Don't put happiness on hold

Happiness is dangled before us in many subtle and sometimes blatant ways during the course of our everyday lives. It’s often presented as something that awaits us, and often involves acquiring one product or another to complete the prospect. Very rarely is the case made that we already have it.

So it’s not unusual that we may find ourselves thinking of happiness in these terms—as something we would love to attain, but is just out of our grasp. It will come perhaps with the right friendship, with marriage, with children, or with the perfect job. It may be ours when our bodies shape up, or when a nagging complaint fades away. If we could find a better apartment, pay all our bills, improve a grade point average, or leave home—then we would be happy.

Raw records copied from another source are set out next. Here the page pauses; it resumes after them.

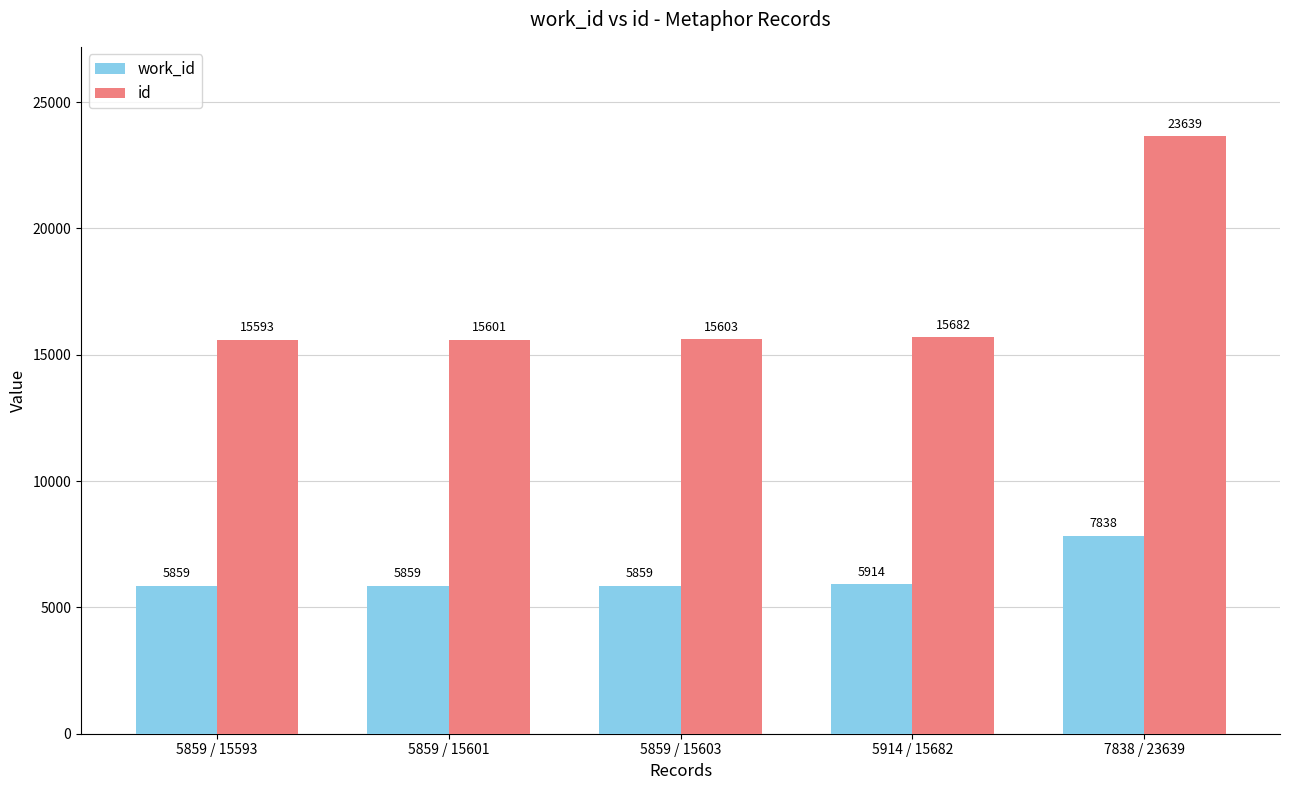

The id series shows 15601 at 5859 / 15601. True or false?

True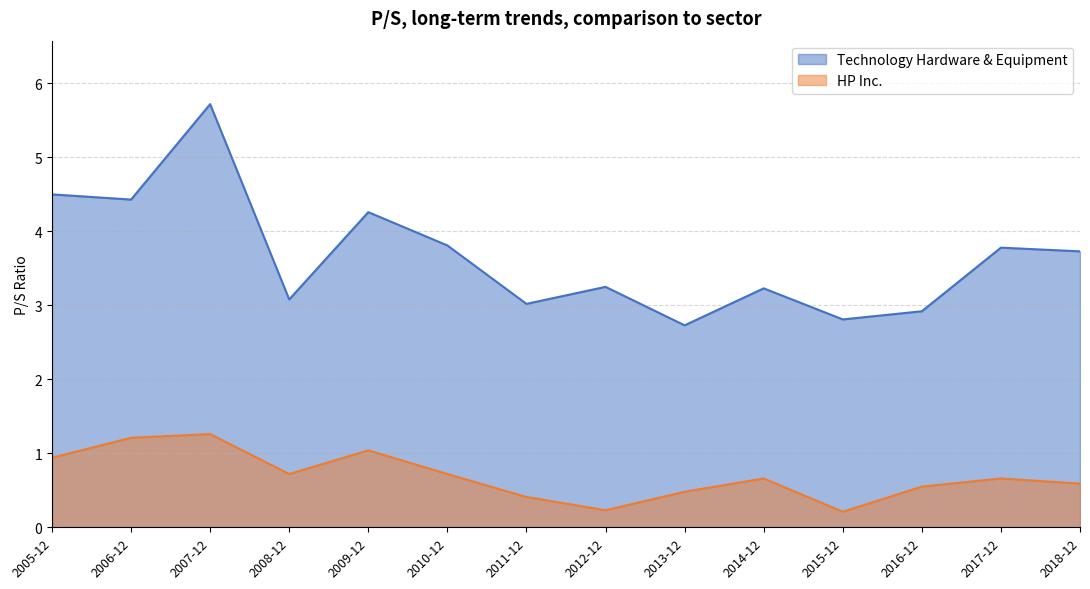

Which category has the highest value across all series?

2007-12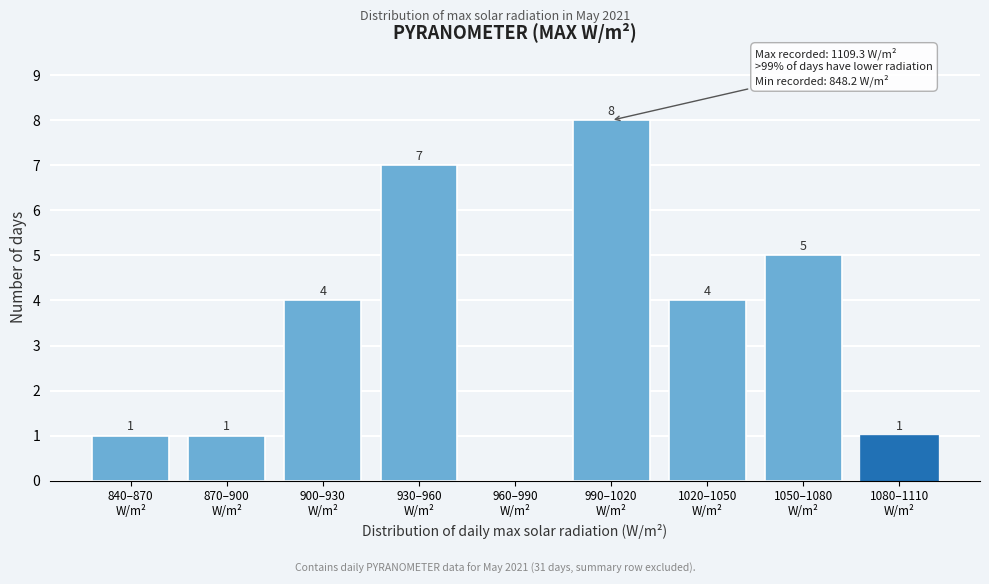

What is the sum of all values?

31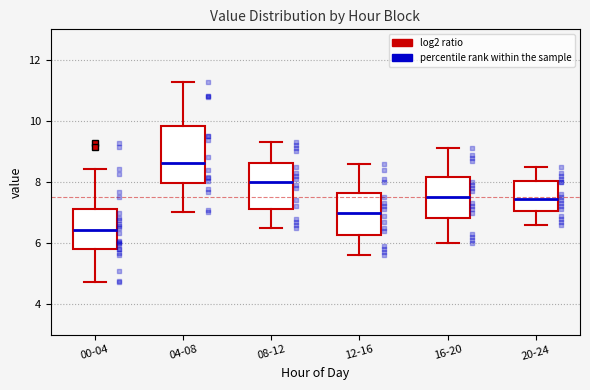

Where is the lower edge of the box for 00-04 on the y-axis? The values are not printed on the chart, so give them approximately, as read against the axis.

5.8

Nevertheless, the case has already been made, and convincingly, by Christ Jesus’ teachings, that we are in fact inherently happy. In the summary of his teaching called the Sermon on the Mount, God’s children are described as fully happy. In the familiar King James Version of the Bible, the beatitudes begin with “Blessed are . . .” (see Matthew 5:3–12). In several other translations, the word blessed is replaced with “happy.” And the Amplified Bible follows the word blessed with this amplification: “happy, blithesome, joyous, spiritually prosperous—with life-joy and satisfaction in God’s favor and salvation, regardless of their outward conditions” (verse 5). In the Master’s statement that concludes the chapter, he declares, “Be ye therefore perfect, even as your Father which is in heaven is perfect” (Matthew 5:48).